Bedeninin ateşiyle sınıflı toplum uygarlığının buz tutmuş yürek ve beyinlerine bir mesaj vermek, Batı’nın İnsan Hakları Mahkemesinin yalancılığını ve sahtekârlığını ortaya çıkarmak için, tarihin adaleti önünde birçok insan gibi bir şahit olmak istediğini belirtiği eyleminden sonra birçok gerilla, kadın savaşçı ve yeni nesil Viyan ismini aldı. Yeni doğan bebeklerin kulaklarına hala Viyan ismi fısıldanır. Kürtçe bir isim olan Viyan irade anlamına gelmektedir. Bu isim sadece anlamdan kaynaklı değil bir gelenek misali direniş abidesi Viyan Soran’ın bıraktığı izler üzerine kök salıyor.

LEYLA’DAN VİYAN’A

Hem ailesinin hem de kendisinin seçtiği Leyla ile Viyan isminin döngüsü kadın mücadelesine uzanır. Leyla Qasım’dan nasıl ki koca bir mirası devraldı, mirası daha da büyüterek ardından kalanlara da Viyan ismiyle devretti. Leylalar erkek zihniyetiyle yaşatılan ve yazılan tarihi, direnişin melodisi olduğu kadın özgürleşmeden toplum özgürleşmez felsefesiyle geleceği örenlere şu cümleleri bıraktı;

Leyla Qasım, idam sehpasına yürürken “Benim ölümüm halkımın uyanışı olacak” diyerek öfkeyi; Leyla Wali Hüseyin, “Ben de birçok arkadaş gibi kendimi halka ve acı çeken kadına borçlu görüyorum” cümleleriyle özlemi; Leyla Agıri “Kirletilen değerlerin yeniden inşasını mümkün kılacağız” şiarıyla umudu;  Leyla Kaplan (Rewşen) “Eylemimle taçlandıracağım güzel yaşamı şimdiden görebiliyorum” öngörüsüyle inancı, Leyla Güven “Zalimin üstüne böyle yürümek cesaret ister” diyerek korkusuzluğu yaşadı.

Leyla Walî Hasan, diğer adıyla Viyan Soran 1981 yılında Güney Kürdistan’ın Süleymaniye kentinde dünyaya geldi.

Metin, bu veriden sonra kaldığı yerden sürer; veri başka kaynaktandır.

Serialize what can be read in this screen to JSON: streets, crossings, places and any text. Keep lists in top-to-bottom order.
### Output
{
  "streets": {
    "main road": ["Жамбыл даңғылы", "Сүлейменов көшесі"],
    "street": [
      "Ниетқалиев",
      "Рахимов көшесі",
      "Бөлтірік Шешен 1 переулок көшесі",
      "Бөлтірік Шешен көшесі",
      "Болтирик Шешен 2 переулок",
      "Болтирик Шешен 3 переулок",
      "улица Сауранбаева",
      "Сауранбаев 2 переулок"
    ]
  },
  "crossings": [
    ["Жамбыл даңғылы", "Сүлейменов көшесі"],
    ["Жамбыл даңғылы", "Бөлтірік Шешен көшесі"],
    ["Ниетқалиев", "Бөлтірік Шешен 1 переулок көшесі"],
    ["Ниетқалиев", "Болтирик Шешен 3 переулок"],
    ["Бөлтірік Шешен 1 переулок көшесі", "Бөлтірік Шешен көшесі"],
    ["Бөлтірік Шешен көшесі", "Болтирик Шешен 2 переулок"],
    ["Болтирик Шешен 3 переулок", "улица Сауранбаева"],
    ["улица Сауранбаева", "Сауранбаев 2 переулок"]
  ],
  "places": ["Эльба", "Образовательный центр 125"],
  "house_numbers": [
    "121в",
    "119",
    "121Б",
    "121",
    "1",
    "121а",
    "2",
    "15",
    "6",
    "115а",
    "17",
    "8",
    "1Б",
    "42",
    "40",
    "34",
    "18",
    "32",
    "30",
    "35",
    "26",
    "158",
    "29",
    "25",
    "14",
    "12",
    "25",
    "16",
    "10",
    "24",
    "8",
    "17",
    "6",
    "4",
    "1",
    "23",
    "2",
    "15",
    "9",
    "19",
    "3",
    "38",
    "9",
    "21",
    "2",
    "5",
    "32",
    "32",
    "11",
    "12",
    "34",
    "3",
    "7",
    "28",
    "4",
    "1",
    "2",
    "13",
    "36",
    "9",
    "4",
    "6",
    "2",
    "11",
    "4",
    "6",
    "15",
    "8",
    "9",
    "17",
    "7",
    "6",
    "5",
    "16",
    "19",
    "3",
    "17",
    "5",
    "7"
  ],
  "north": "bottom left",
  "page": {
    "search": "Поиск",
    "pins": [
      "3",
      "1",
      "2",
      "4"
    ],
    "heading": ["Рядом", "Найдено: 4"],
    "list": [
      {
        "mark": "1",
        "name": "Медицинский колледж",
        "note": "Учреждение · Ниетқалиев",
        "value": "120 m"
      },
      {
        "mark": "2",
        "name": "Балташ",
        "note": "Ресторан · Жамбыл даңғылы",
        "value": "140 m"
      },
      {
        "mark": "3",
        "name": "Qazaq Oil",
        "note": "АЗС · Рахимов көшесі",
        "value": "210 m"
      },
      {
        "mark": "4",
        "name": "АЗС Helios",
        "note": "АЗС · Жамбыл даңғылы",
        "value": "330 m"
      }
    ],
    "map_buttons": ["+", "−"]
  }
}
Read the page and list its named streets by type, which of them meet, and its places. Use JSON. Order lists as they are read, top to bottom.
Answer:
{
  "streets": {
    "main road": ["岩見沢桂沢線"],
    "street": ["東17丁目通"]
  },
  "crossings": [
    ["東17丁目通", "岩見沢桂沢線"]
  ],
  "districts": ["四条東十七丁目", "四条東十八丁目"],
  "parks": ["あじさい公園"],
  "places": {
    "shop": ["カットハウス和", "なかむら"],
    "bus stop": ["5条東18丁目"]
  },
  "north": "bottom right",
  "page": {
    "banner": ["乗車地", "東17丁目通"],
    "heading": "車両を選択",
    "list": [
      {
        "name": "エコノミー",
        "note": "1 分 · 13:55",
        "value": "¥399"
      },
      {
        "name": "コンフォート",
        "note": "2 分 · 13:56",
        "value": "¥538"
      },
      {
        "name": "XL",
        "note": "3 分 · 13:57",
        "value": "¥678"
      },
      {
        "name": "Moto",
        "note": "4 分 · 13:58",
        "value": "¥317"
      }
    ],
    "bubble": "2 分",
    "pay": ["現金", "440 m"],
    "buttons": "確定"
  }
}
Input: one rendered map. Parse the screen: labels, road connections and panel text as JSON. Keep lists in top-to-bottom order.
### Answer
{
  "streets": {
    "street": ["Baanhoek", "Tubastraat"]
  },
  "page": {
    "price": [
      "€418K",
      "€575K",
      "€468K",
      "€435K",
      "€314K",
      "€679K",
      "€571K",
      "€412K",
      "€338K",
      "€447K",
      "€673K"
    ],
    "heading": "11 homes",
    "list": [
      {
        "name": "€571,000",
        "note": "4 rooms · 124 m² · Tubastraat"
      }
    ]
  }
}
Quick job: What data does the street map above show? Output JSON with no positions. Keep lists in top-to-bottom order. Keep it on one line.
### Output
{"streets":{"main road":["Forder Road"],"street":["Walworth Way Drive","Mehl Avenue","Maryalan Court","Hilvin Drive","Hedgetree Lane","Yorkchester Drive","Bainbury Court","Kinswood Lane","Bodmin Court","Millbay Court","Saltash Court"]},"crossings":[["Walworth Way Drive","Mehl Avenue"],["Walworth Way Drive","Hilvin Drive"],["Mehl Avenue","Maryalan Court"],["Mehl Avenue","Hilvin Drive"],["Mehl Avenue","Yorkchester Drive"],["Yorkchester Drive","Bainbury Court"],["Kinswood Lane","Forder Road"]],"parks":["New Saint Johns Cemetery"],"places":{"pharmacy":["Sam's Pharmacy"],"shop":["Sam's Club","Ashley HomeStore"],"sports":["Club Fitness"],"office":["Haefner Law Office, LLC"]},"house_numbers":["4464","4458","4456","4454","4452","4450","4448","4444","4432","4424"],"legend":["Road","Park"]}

Viyan Soran, 1997 yılında özgürlük saflarına katıldı. Özgürlük mücadelesi içinde moralli ve bilinçli duruşuyla tanınan Viyan Soran 2006 yılının 1 Şubat’ı 2 Şubat’a bağlayan gecede, Kürt Halk Önderi Abdullah Öcalan’a yönelik tecridi ve uluslararası komployu protesto etmek amacıyla bedenini ateşe vererek, özgürlük kervanında ölümsüzleşir.